Excerpt Of Walks and Walking. Chapter XXII – Practical Details

The basics rarely change when wayfaring. If you want to read the entire text goto Of Walks and Walking Tours: An Attempt to find a Philosophy and a Creed by Haultain – Free Ebook.

And now for some hints on the practical details of walking tours of more arduous character and more extended length.—Suit the weight of your knapsack or pack to your strength, leaving a large margin for comfort. If you travel in regions uninhabited by man, and the climate is rigorous, a shelter at night is all-important. Therefore carry a light blanket: a warm head and face induce sleep; so does a change to dry underclothing at the end of the day. For really hard trips, when you walk all day and walk far, you will need, to replace used-up muscular tissue, each day:
¾ lb. of flour;
¾ lb. of bacon;
½ lb. of beans;
—and to these you should add dried fruit or rice. The best dried fruit is a mixture in equal parts of apricots and prunes. Take an abundance of tea: nothing takes the place of tea; and supply yourself with pepper, salt, sugar, candles, and soap. Your cooking pots should fit the one into the other. These things, with a small frying pan, an axe (to cut poles for your evening shelter and wood for your fire), a file to sharpen this, and some stout wire hooks by which to hang your pots over the fire, complete, I think, the sum-total of your absolutely necessary impedimenta.

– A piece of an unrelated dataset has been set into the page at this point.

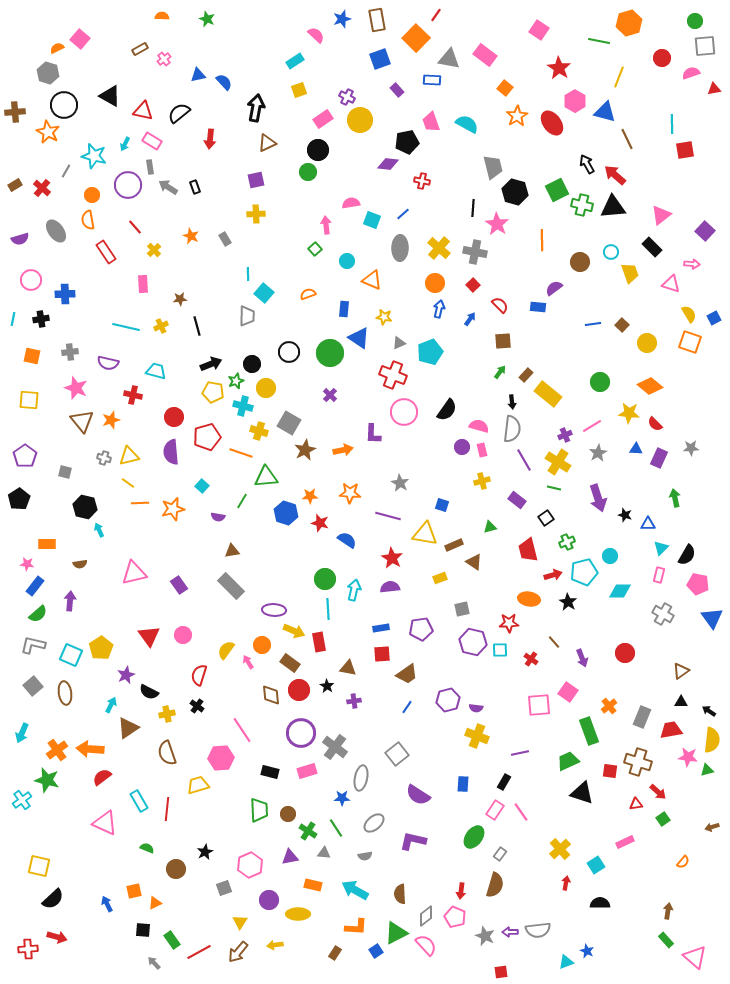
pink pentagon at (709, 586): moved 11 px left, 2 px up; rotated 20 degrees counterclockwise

The sedulous, however sage, have little idea how large a part of active life depends on food. To stay-at-homes, who go down to the dining-room when the gong sounds, a meal seems a mere incident of life, an intermission from work, an opportunity for a family chat. The traveller on foot soon learns that a meal is of the most vital importance. Every reader of Nansen’s thrilling narrative must have noticed this. Even in Mr Belloc’s literary “Path to Rome” one is struck with the intrusion of this unliterary topic, and the more literary “Inland Voyage” of Robert Louis Stevenson is not free from it. While even in that delightful, and delightfully feminine, “An Oberland Chalet,” which I have already cited, although the foods were generally cheese or cakes or petits pains, and the drinks chocolate or milk or café au lait, the mention of edibles and potables is frequent.

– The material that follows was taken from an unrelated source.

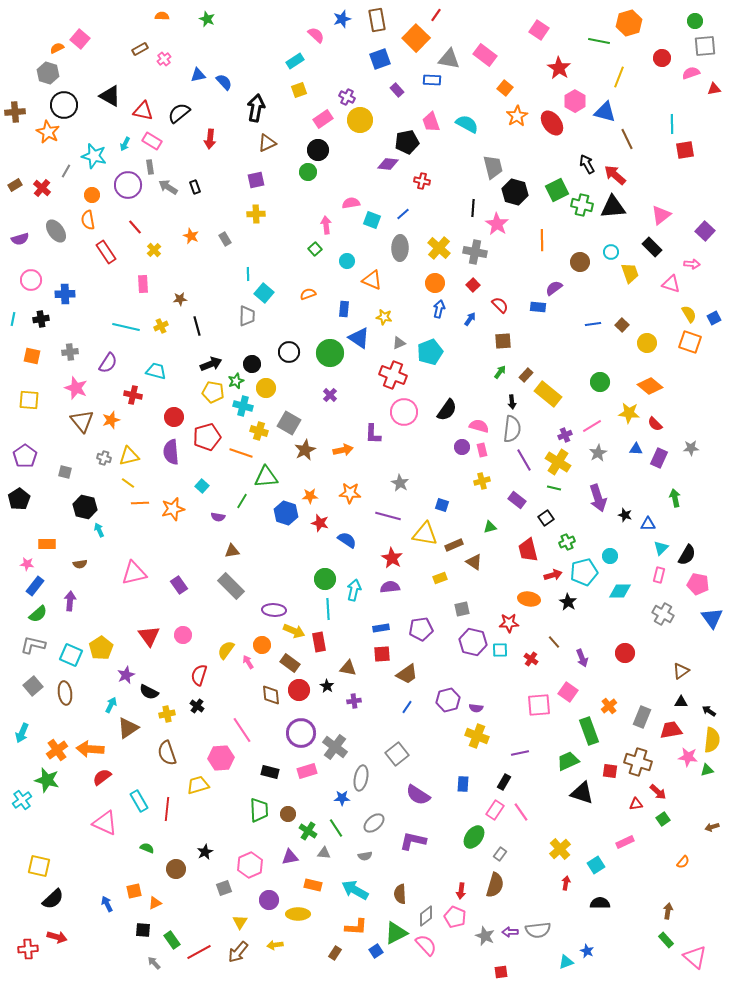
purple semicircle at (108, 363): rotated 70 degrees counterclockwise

The importance of a supply of food has so often been borne in upon me that I am inclined to believe that the political community is coæval with the pantry. Even amongst animals, only those form commonwealths which form common stores of food—as the ant and the bee. The pedestrian gains a practical insight into this wide-reaching influence of a storage of food. Not for half-a-dozen hours can he subsist before its importance is impressed upon him by most painful pangs. If, therefore, sedulous sage, you set out on a long hard walk without due provision for the allaying of hunger, you will come to grief. I make no apologies, accordingly, for minute instructions on that topic here.